**TEKST ŹRÓDŁOWY**.
Aktualności

Nasi na granicy – mieszkańcy czują się bezpiecznie

03.03.2025 • Tomasz Oleszczuk

Podczas wielu działań policyjnych związanych z zabezpieczeniami rozmaitych wydarzeń, manifestacji, w których często uczestniczą dziesiątki i setki tysięcy osób, w czasie wizyt najważniejszych światowych przywódców, ale również podczas wielkich imprez sportowych stołecznych funkcjonariuszy wspierają koledzy i koleżanki z innych garnizonów Policji. Nasi policjanci kierowani są również do służby w innych regionach kraju i pomagają tam, gdzie jest taka potrzeba. Takimi działaniami, w których uczestniczyli funkcjonariusze Komendy Stołecznej Policji, były wyjazdy na zabezpieczenie wschodniej granicy w związku z działaniami hybrydowymi naszego wschodniego sąsiada – zagrażającymi jej bezpieczeństwu. Wśród policjantów, którzy pełnili tam służbę, byli funkcjonariusze Ogniwa Konnego Wydziału Wywiadowczo-Patrolowego KSP. Jakie były warunki tej służby i towarzyszące jej wydarzenia – opowie nam st. sierż. Aleksandra Lewandowska, która spędziła na granicy ponad dwa miesiące.


Zdjęcie: Tomasz Oleszczuk

W jaki sposób dowiedziałaś się, że jedziesz na zabezpieczenie wschodniej granicy kraju i jak wyglądały przygotowania do takiego wyjazdu?

Tak jak w wielu przypadkach działań, które mają miejsce w Policji, informacja o wyjeździe na granicę pojawiła się dosyć niespodziewanie. Jest to jednak chleb codzienny policyjnej służby – gdy dzieje się coś nagłego lub dochodzi do intensyfikacji pewnych negatywnych zdarzeń zagrażających bezpieczeństwu na terenie naszego kraju i jego mieszkańcom, to najczęściej właśnie Policja bierze aktywny udział w przywracaniu porządku publicznego. Tak więc, gdy pojawiła się potrzeba wyjazdu na granicę, nie wahałam się ani chwili.

W naszym małym świecie Ogniwa Konnego decyzje zapadają z reguły na zasadzie dobrowolności – zawsze się jakoś dogadujemy z kolegami. Dodam tylko, że w pierwszej turze była potrzeba wyjazdu dwóch koni z jeźdźcami.

Jak wyglądało przygotowanie do służby na granicy, kompletowanie wyposażenia dla jeźdźców i koni?

Nagły wyjazd na działania generuje cały zakres czynności jakie należy wykonać przed wyruszeniem w drogę, szczególnie wtedy, gdy dotyczy on zwierząt służbowych. Pierwszą kwestią było przygotowanie paszy dla koni, ponieważ na miejscu nie było możliwości zagwarantowania im właściwego pożywienia. Gdy przygotowaliśmy już jedzenie dla zwierząt, to zajęliśmy się kompletowaniem i sprawdzaniem osprzętu oraz naszego wyposażenia służbowego.

Wiersze ze zbioru danych:
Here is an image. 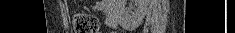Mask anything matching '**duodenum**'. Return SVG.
<instances>
[{
  "instance_id": "obj_1",
  "label": "duodenum",
  "mask_w": 235,
  "mask_h": 33,
  "mask_svg": "<svg viewBox=\"0 0 235 33\" xmlns=\"http://www.w3.org/2000/svg\"><path fill=\"white\" fill-rule=\"evenodd\" d=\"M100 7L103 6L106 12V23L110 27H116L118 23V10L113 1L99 2Z\"/></svg>"
}]
</instances>
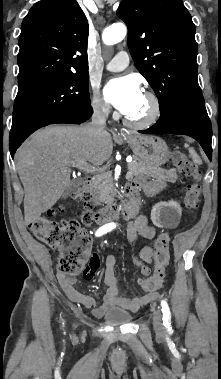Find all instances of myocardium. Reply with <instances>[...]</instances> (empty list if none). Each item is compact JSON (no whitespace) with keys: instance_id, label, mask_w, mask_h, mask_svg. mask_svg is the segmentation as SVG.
<instances>
[{"instance_id":"1","label":"myocardium","mask_w":221,"mask_h":379,"mask_svg":"<svg viewBox=\"0 0 221 379\" xmlns=\"http://www.w3.org/2000/svg\"><path fill=\"white\" fill-rule=\"evenodd\" d=\"M144 96L150 103V111L146 117L139 120H133L126 116L124 121L130 127L140 129L148 128L155 124L161 115V103L158 96L152 91H146Z\"/></svg>"}]
</instances>
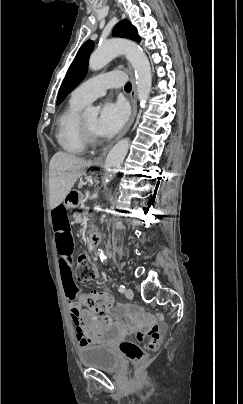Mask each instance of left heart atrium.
<instances>
[{"label": "left heart atrium", "mask_w": 243, "mask_h": 404, "mask_svg": "<svg viewBox=\"0 0 243 404\" xmlns=\"http://www.w3.org/2000/svg\"><path fill=\"white\" fill-rule=\"evenodd\" d=\"M126 120L124 107L112 100H106L96 121L95 134L101 138H110L123 126Z\"/></svg>", "instance_id": "39dd6f15"}]
</instances>
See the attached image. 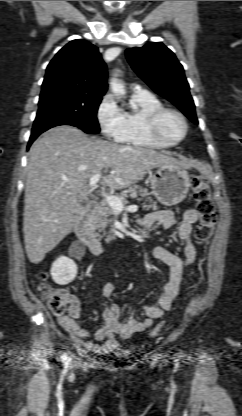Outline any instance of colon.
<instances>
[{
	"label": "colon",
	"instance_id": "colon-1",
	"mask_svg": "<svg viewBox=\"0 0 242 416\" xmlns=\"http://www.w3.org/2000/svg\"><path fill=\"white\" fill-rule=\"evenodd\" d=\"M192 190L196 201V209L199 221L194 230V237L199 243H205L211 237L217 224V212L209 181L205 176H195L192 179ZM39 289L43 298L47 301L51 311L56 316L63 315L70 298L65 290L52 288L48 283L46 272L39 274ZM161 326L155 327L151 332V337H156L161 331Z\"/></svg>",
	"mask_w": 242,
	"mask_h": 416
}]
</instances>
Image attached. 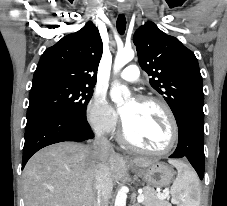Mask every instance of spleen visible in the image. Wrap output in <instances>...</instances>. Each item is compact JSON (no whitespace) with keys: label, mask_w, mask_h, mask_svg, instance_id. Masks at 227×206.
Wrapping results in <instances>:
<instances>
[{"label":"spleen","mask_w":227,"mask_h":206,"mask_svg":"<svg viewBox=\"0 0 227 206\" xmlns=\"http://www.w3.org/2000/svg\"><path fill=\"white\" fill-rule=\"evenodd\" d=\"M178 171L172 187V196L179 200V206H200V188L196 174L180 161H170Z\"/></svg>","instance_id":"1"}]
</instances>
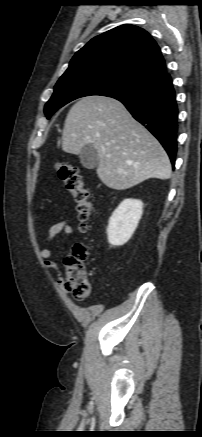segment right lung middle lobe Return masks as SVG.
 Returning a JSON list of instances; mask_svg holds the SVG:
<instances>
[{
    "instance_id": "obj_1",
    "label": "right lung middle lobe",
    "mask_w": 202,
    "mask_h": 437,
    "mask_svg": "<svg viewBox=\"0 0 202 437\" xmlns=\"http://www.w3.org/2000/svg\"><path fill=\"white\" fill-rule=\"evenodd\" d=\"M149 84L147 81L113 71L83 69L67 72L56 83L44 112L49 119L53 112L77 98L90 95L115 97L135 94Z\"/></svg>"
}]
</instances>
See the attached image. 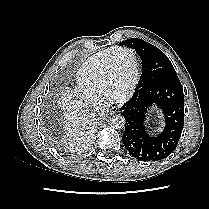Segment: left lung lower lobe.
I'll list each match as a JSON object with an SVG mask.
<instances>
[{"instance_id": "left-lung-lower-lobe-1", "label": "left lung lower lobe", "mask_w": 209, "mask_h": 209, "mask_svg": "<svg viewBox=\"0 0 209 209\" xmlns=\"http://www.w3.org/2000/svg\"><path fill=\"white\" fill-rule=\"evenodd\" d=\"M154 105L162 110L165 119V127L158 135L149 134L145 126L148 111ZM122 110L126 122L122 141L134 158L156 161L175 150L184 125V94L177 75L137 89Z\"/></svg>"}]
</instances>
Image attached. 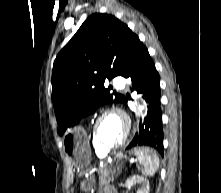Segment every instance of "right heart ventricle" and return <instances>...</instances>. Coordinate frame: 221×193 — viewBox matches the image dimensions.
Returning <instances> with one entry per match:
<instances>
[{
    "mask_svg": "<svg viewBox=\"0 0 221 193\" xmlns=\"http://www.w3.org/2000/svg\"><path fill=\"white\" fill-rule=\"evenodd\" d=\"M92 144H93L94 152L98 157H103L106 155V152L103 149L98 147L94 142H92Z\"/></svg>",
    "mask_w": 221,
    "mask_h": 193,
    "instance_id": "1",
    "label": "right heart ventricle"
}]
</instances>
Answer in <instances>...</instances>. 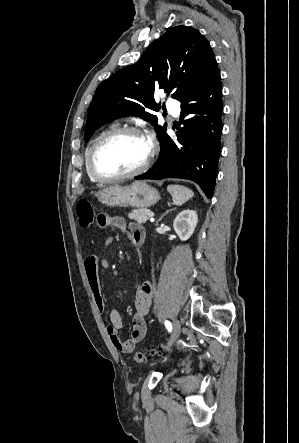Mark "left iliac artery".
I'll list each match as a JSON object with an SVG mask.
<instances>
[{
  "label": "left iliac artery",
  "mask_w": 299,
  "mask_h": 443,
  "mask_svg": "<svg viewBox=\"0 0 299 443\" xmlns=\"http://www.w3.org/2000/svg\"><path fill=\"white\" fill-rule=\"evenodd\" d=\"M164 323H165L167 330L169 332H171L172 331V324L170 323V321L166 320Z\"/></svg>",
  "instance_id": "obj_1"
}]
</instances>
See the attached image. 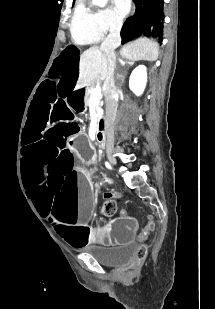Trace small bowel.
Here are the masks:
<instances>
[{"instance_id": "1", "label": "small bowel", "mask_w": 215, "mask_h": 309, "mask_svg": "<svg viewBox=\"0 0 215 309\" xmlns=\"http://www.w3.org/2000/svg\"><path fill=\"white\" fill-rule=\"evenodd\" d=\"M121 216H122V217H126V216H127V213H126L125 210H123V211L121 212ZM149 226H150V224H149ZM149 226H148V228H149Z\"/></svg>"}]
</instances>
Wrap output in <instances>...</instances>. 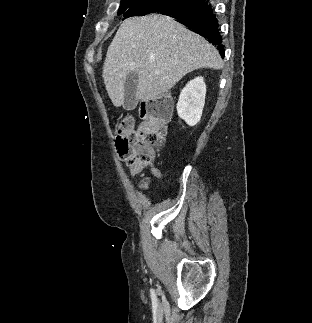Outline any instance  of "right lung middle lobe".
<instances>
[{
	"instance_id": "right-lung-middle-lobe-1",
	"label": "right lung middle lobe",
	"mask_w": 312,
	"mask_h": 323,
	"mask_svg": "<svg viewBox=\"0 0 312 323\" xmlns=\"http://www.w3.org/2000/svg\"><path fill=\"white\" fill-rule=\"evenodd\" d=\"M191 0H121L118 14L124 18L155 12L173 11Z\"/></svg>"
}]
</instances>
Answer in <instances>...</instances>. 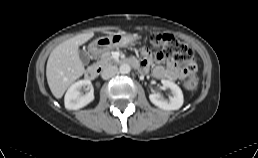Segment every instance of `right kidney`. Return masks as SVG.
<instances>
[{"instance_id": "obj_1", "label": "right kidney", "mask_w": 258, "mask_h": 158, "mask_svg": "<svg viewBox=\"0 0 258 158\" xmlns=\"http://www.w3.org/2000/svg\"><path fill=\"white\" fill-rule=\"evenodd\" d=\"M86 87L87 92L82 95L80 90ZM94 100V90L90 80H79L72 84L67 90L64 97L65 108L69 110H77Z\"/></svg>"}]
</instances>
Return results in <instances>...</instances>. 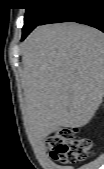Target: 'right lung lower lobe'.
<instances>
[{
	"instance_id": "98d812e1",
	"label": "right lung lower lobe",
	"mask_w": 104,
	"mask_h": 169,
	"mask_svg": "<svg viewBox=\"0 0 104 169\" xmlns=\"http://www.w3.org/2000/svg\"><path fill=\"white\" fill-rule=\"evenodd\" d=\"M55 2L57 6L40 25L77 22L104 32V0H55ZM27 35L22 37V40Z\"/></svg>"
}]
</instances>
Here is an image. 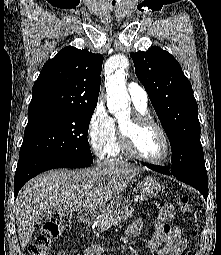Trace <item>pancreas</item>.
Segmentation results:
<instances>
[{"label": "pancreas", "instance_id": "pancreas-1", "mask_svg": "<svg viewBox=\"0 0 221 255\" xmlns=\"http://www.w3.org/2000/svg\"><path fill=\"white\" fill-rule=\"evenodd\" d=\"M133 208L131 207V203L126 201L125 210L120 215L115 214H108L105 216L102 220L99 221L98 227H100L101 230H107L111 226L116 225L118 222H120L122 219H127L133 215Z\"/></svg>", "mask_w": 221, "mask_h": 255}]
</instances>
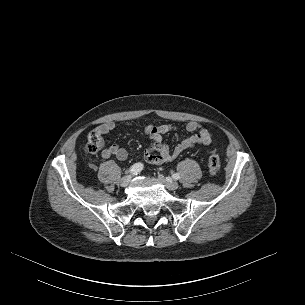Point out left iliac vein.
<instances>
[{"label":"left iliac vein","mask_w":305,"mask_h":305,"mask_svg":"<svg viewBox=\"0 0 305 305\" xmlns=\"http://www.w3.org/2000/svg\"><path fill=\"white\" fill-rule=\"evenodd\" d=\"M158 180L168 189V190H177L179 184L171 179L165 178L162 174L158 175Z\"/></svg>","instance_id":"4c4485c4"}]
</instances>
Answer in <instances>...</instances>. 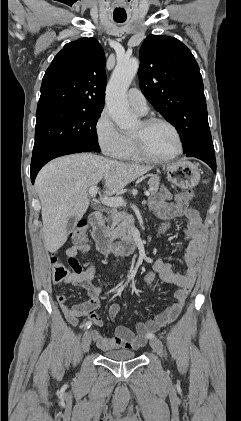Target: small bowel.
Instances as JSON below:
<instances>
[{
  "mask_svg": "<svg viewBox=\"0 0 241 421\" xmlns=\"http://www.w3.org/2000/svg\"><path fill=\"white\" fill-rule=\"evenodd\" d=\"M150 210L155 216L163 220L185 219L186 226L183 229V237L186 241L184 262L187 269L185 272H178L174 265L168 261L162 259L152 260L153 269L158 276L166 283L178 286V290L175 292L176 302L154 319L138 323L136 332L122 325L117 326L113 335L109 337L103 336L98 330H92L91 336L94 342L103 351L119 348L139 349L143 347L150 335H153L157 329L171 323L178 317L196 281L205 243V229L199 212L193 208H185L173 202L171 193L165 188L151 198ZM89 250L90 245L84 243L68 248L66 254L68 257L75 258L78 253L83 255ZM95 272L96 268L92 263L84 262V268L81 272L73 273L65 280L66 283H73L85 289L89 294V300L70 306L66 303L64 293H59L56 297L65 318L73 326L78 325L79 318L82 316H88L90 318L89 321L97 327L102 325V321L96 313L100 306L102 288L92 282ZM119 311L120 306L118 303H112L109 306L108 316L111 321L117 318Z\"/></svg>",
  "mask_w": 241,
  "mask_h": 421,
  "instance_id": "c3829d8e",
  "label": "small bowel"
}]
</instances>
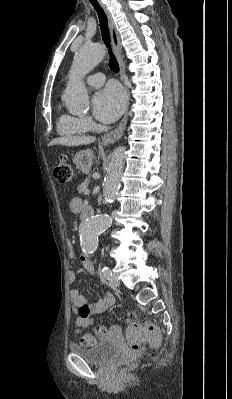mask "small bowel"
Listing matches in <instances>:
<instances>
[{"label":"small bowel","instance_id":"small-bowel-1","mask_svg":"<svg viewBox=\"0 0 232 399\" xmlns=\"http://www.w3.org/2000/svg\"><path fill=\"white\" fill-rule=\"evenodd\" d=\"M80 200L78 197H73L70 202V208L73 211H77L80 208ZM69 249V258H78L82 264V267L92 276L95 275V268L88 261V255L86 252L81 251L77 254L73 241L68 240L67 242ZM69 283L73 285L76 283L75 273H70ZM70 308L75 319V326L82 330H89L98 333L100 337H107L112 333L119 332L120 327L118 324H112L110 326H96L92 320L91 315L93 313L103 312L109 309L114 304V296L112 294H106V296L94 305L90 306L84 296L79 294L76 290L69 292Z\"/></svg>","mask_w":232,"mask_h":399}]
</instances>
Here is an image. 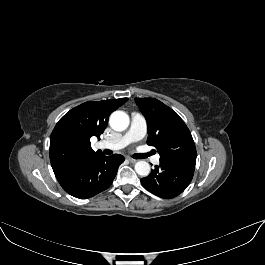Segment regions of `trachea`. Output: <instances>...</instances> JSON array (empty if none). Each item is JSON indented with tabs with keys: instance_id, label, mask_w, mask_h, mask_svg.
Wrapping results in <instances>:
<instances>
[{
	"instance_id": "obj_1",
	"label": "trachea",
	"mask_w": 265,
	"mask_h": 265,
	"mask_svg": "<svg viewBox=\"0 0 265 265\" xmlns=\"http://www.w3.org/2000/svg\"><path fill=\"white\" fill-rule=\"evenodd\" d=\"M147 156H149V154H134L133 158H135V159H143V158H146Z\"/></svg>"
}]
</instances>
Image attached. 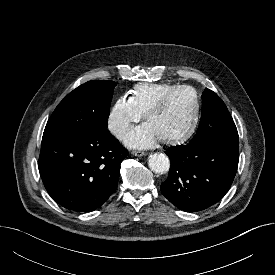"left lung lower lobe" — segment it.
<instances>
[{
    "label": "left lung lower lobe",
    "instance_id": "1",
    "mask_svg": "<svg viewBox=\"0 0 275 275\" xmlns=\"http://www.w3.org/2000/svg\"><path fill=\"white\" fill-rule=\"evenodd\" d=\"M171 165L162 194L176 207L197 212L219 202L230 189L238 161V142H189L166 149Z\"/></svg>",
    "mask_w": 275,
    "mask_h": 275
}]
</instances>
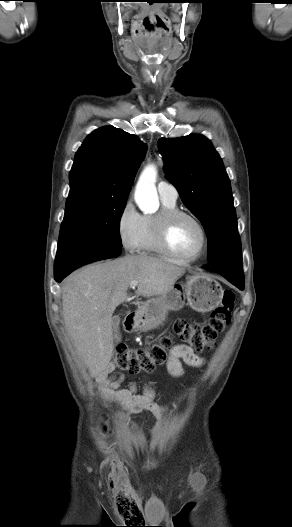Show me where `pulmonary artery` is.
Here are the masks:
<instances>
[{"label": "pulmonary artery", "mask_w": 292, "mask_h": 527, "mask_svg": "<svg viewBox=\"0 0 292 527\" xmlns=\"http://www.w3.org/2000/svg\"><path fill=\"white\" fill-rule=\"evenodd\" d=\"M158 192L161 198L171 201H176L178 198V191L174 185L166 181H160L157 185Z\"/></svg>", "instance_id": "obj_1"}]
</instances>
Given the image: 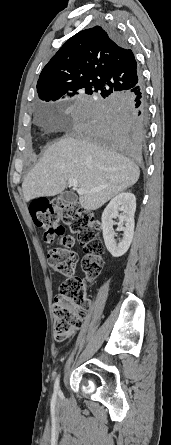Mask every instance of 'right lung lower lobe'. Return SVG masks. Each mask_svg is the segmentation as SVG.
<instances>
[{"label": "right lung lower lobe", "mask_w": 171, "mask_h": 445, "mask_svg": "<svg viewBox=\"0 0 171 445\" xmlns=\"http://www.w3.org/2000/svg\"><path fill=\"white\" fill-rule=\"evenodd\" d=\"M107 29L118 43H125L115 27L108 26ZM87 117L90 123L87 134L91 138L129 159H141L148 117L141 83L128 93L106 94L95 100L89 105Z\"/></svg>", "instance_id": "1"}]
</instances>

**POLECENIE**. Dopisz dalszy ciąg tekstu o służbie policjantów konnych na wschodniej granicy. Zacznij po jego ostatnim zdaniu.

**ODPOWIEDŹ**.
Zdjęcia: archiwum prywatne Aleksandry Lewandowskiej

Zaczęliśmy od apteczek dla nas i koni, gdyż na miejscu może się zawsze okazać, że jesteśmy zdani tylko na siebie i nasze wyposażenie. Bezpieczeństwo zwierząt również w takim zakresie będzie dla nas zawsze jednym z głównych priorytetów. Następne były mundury i sprzęt jeździecki, uprzęże i siodła dla koni oraz policyjne wyposażenie do działań w pododdziałach zwartych (tzw. PZ). Sama podróż także wymaga specjalnych przygotowań. Ważne, aby przyczepa dla koni i samochód służbowy były gotowe do użytkowania w trudnych warunkach terenowych i oczywiście w doskonałym stanie technicznym. Istotna w takim przypadku jest szczegółowa kontrola przyczepy, gdyż to ona najczęściej ulega uszkodzeniom w czasie podróży zwierząt. Konie czasem niszczą elementy jej wyposażenia, więc szczególną uwagą przywiązujemy do bardzo dokładnego sprawdzenia jej stanu.

Chciałabym dodać, że prawie każdy z funkcjonariuszy Ogniwa Konnego ma uprawnienia do prowadzenia pojazdów służbowych z przyczepą, co daje nam dużą swobodę podróżowania i samodzielność w wykonywaniu zadań służbowych. Jedna przyczepa może transportować jednocześnie dwa konie.

Odległość do naszego punktu zakwaterowania z Warszawy wynosiła około 300 kilometrów, więc to była moja najdłuższa z dotychczasowych podróż służbowa z koniem.


Zdjęcia: archiwum prywatne Aleksandry Lewandowskiej

Jakie mieliście warunki zakwaterowania? Kto dbał o konie i ich potrzeby w czasie takiego wyjazdu? Działając praktycznie w warunkach alarmowych z kwestiami logistycznymi bywa różnie, liczy się czas.

W związku z tym, że nasz wyjazd na granicę był wydarzeniem nagłym, to wcześniej nie było okazji i warunków do przygotowania miejsc pobytu naszych koni. Jadąc tam, nie mieliśmy pewności, gdzie będą one przebywały. Najpierw wskazano nam adres innej stajni, ale później ze względu na bieżące potrzeby służby wysłano nas do Kruszynian, gdzie ostatecznie zostaliśmy zakwaterowani, a zwierzęta trafiły do miejscowej stajni.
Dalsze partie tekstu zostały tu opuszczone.